Because of the difficulties involved in controlled peritrauma research, experimental paradigms that reproduce elements of the human response to trauma in healthy individuals are very important for exploratory studies of potential clinical interventions.10,25 Such paradigms are additionally important because experimental manipulations in humans cannot ethically induce levels of stress shown to produce PTSD-like effects in rats.26 The use of analog-trauma films to elicit intrusive memories has had a particularly productive history in work by Emily Holmes and colleagues.10,27,28 For example, this group has characterized individual differences in vulnerability to such intrusions29,30 and developed techniques for inhibiting their occurrence.31,32 These researchers also showed that memories that later elicited intrusions produced greater activation of limbic structures when encoded during trauma films,33 conditions also known to enhance voluntary recall of emotional over neutral material.34,35 Such limbic activation at encoding may thus also explain intrusions following an actual traumatic stressor.
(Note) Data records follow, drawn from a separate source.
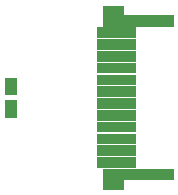
<source format=gbr>
G04 #@! TF.FileFunction,Soldermask,Bot*
%FSLAX46Y46*%
G04 Gerber Fmt 4.6, Leading zero omitted, Abs format (unit mm)*
G04 Created by KiCad (PCBNEW 4.0.7) date Thu Nov 23 13:57:06 2017*
%MOMM*%
%LPD*%
G01*
G04 APERTURE LIST*
%ADD10C,0.100000*%
G04 APERTURE END LIST*
D10*
G36*
X170600000Y-114650000D02*
X166412700Y-114650000D01*
X166409162Y-114650503D01*
X166405904Y-114651971D01*
X166403184Y-114654290D01*
X166401218Y-114657274D01*
X166400160Y-114660687D01*
X166400000Y-114662700D01*
X166400000Y-115450000D01*
X164600000Y-115450000D01*
X164600000Y-113650000D01*
X170600000Y-113650000D01*
X170600000Y-114650000D01*
X170600000Y-114650000D01*
G37*
G36*
X167400000Y-113600000D02*
X164100000Y-113600000D01*
X164100000Y-112700000D01*
X167400000Y-112700000D01*
X167400000Y-113600000D01*
X167400000Y-113600000D01*
G37*
G36*
X167400000Y-112600000D02*
X164100000Y-112600000D01*
X164100000Y-111700000D01*
X167400000Y-111700000D01*
X167400000Y-112600000D01*
X167400000Y-112600000D01*
G37*
G36*
X167400000Y-111600000D02*
X164100000Y-111600000D01*
X164100000Y-110700000D01*
X167400000Y-110700000D01*
X167400000Y-111600000D01*
X167400000Y-111600000D01*
G37*
G36*
X167400000Y-110600000D02*
X164100000Y-110600000D01*
X164100000Y-109700000D01*
X167400000Y-109700000D01*
X167400000Y-110600000D01*
X167400000Y-110600000D01*
G37*
G36*
X167400000Y-109600000D02*
X164100000Y-109600000D01*
X164100000Y-108700000D01*
X167400000Y-108700000D01*
X167400000Y-109600000D01*
X167400000Y-109600000D01*
G37*
G36*
X157350000Y-109350000D02*
X156300000Y-109350000D01*
X156300000Y-107850000D01*
X157350000Y-107850000D01*
X157350000Y-109350000D01*
X157350000Y-109350000D01*
G37*
G36*
X167400000Y-108600000D02*
X164100000Y-108600000D01*
X164100000Y-107700000D01*
X167400000Y-107700000D01*
X167400000Y-108600000D01*
X167400000Y-108600000D01*
G37*
G36*
X167400000Y-107600000D02*
X164100000Y-107600000D01*
X164100000Y-106700000D01*
X167400000Y-106700000D01*
X167400000Y-107600000D01*
X167400000Y-107600000D01*
G37*
G36*
X157350000Y-107450000D02*
X156300000Y-107450000D01*
X156300000Y-105950000D01*
X157350000Y-105950000D01*
X157350000Y-107450000D01*
X157350000Y-107450000D01*
G37*
G36*
X167400000Y-106600000D02*
X164100000Y-106600000D01*
X164100000Y-105700000D01*
X167400000Y-105700000D01*
X167400000Y-106600000D01*
X167400000Y-106600000D01*
G37*
G36*
X167400000Y-105600000D02*
X164100000Y-105600000D01*
X164100000Y-104700000D01*
X167400000Y-104700000D01*
X167400000Y-105600000D01*
X167400000Y-105600000D01*
G37*
G36*
X167400000Y-104600000D02*
X164100000Y-104600000D01*
X164100000Y-103700000D01*
X167400000Y-103700000D01*
X167400000Y-104600000D01*
X167400000Y-104600000D01*
G37*
G36*
X167400000Y-103600000D02*
X164100000Y-103600000D01*
X164100000Y-102700000D01*
X167400000Y-102700000D01*
X167400000Y-103600000D01*
X167400000Y-103600000D01*
G37*
G36*
X167400000Y-102600000D02*
X164100000Y-102600000D01*
X164100000Y-101700000D01*
X167400000Y-101700000D01*
X167400000Y-102600000D01*
X167400000Y-102600000D01*
G37*
G36*
X166400000Y-100637300D02*
X166400503Y-100640838D01*
X166401971Y-100644096D01*
X166404290Y-100646816D01*
X166407274Y-100648782D01*
X166410687Y-100649840D01*
X166412700Y-100650000D01*
X170600000Y-100650000D01*
X170600000Y-101650000D01*
X164600000Y-101650000D01*
X164600000Y-99850000D01*
X166400000Y-99850000D01*
X166400000Y-100637300D01*
X166400000Y-100637300D01*
G37*
M02*

</source>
Surprisingly however, in several studies, intrusion frequency was unrelated to measures of recall and recognition.10,36 Therefore, such analog intrusions, as well as the traumatic memories they model, must differ in fundamental ways from the voluntary recall of declarative memory, which is the form of emotional memory usually tested in sleep-dependent memory consolidation protocols.13
Kuriyama et al.1 performed a similar study in which they showed prevention, by TSD, of the generalization of fear from a trauma film to a neutral one. Fear generalization is also characteristic of PTSD.37 However, it should be noted that neither of these studies necessarily show impact on a pathological process, and the phenomena observed might or might not be the same as those that become dysregulated in psychopathology. One potential confound in the study by Porcheret and colleagues10 is a possible salience effect at memory encoding,38,39 the consolidation of which might itself also be sleep-dependent40 and lead to enhanced involuntary recall. For example, one might see similar effects if the pre-intervention film showed highly arousing but pleasantly valenced stimuli, and this would be an important experimental control in future studies using TSD manipulations.
Another important consideration when interpreting the effects of sleep on emotional memory processes is their apparent sensitivity to small differences in experimental procedures. For example, Kuriyama et al.41 replicated their previous finding when participants were told to recall events of the trauma film. However, they then found that TSD produced more rather than less generalization of fear when participants performed an active memory suppression procedure following their initial exposure.41 Generalization and sensitization phenomena are more nuanced aspects of emotional memory that can be affected by sleep and TSD even when the actual strength of a memory is unaffected.42 Moreover time-of-day and morningness-eveningness along with possible gender interactions,42–44 in addition to sleep itself,45–48 can affect the extinction of conditioned fear. Therefore, standardized paradigms, such as used by Porcheret et al.10 are necessary to dissect these more subtle influences by selective manipulation of specific factors in otherwise identical protocols.
CITATION
Pace-Schott EF. Analog flashbacks. SLEEP 2015;38(7):997–999.
DISCLOSURE STATEMENT
Dr. Pace-Schott has indicated no financial conflicts of interest.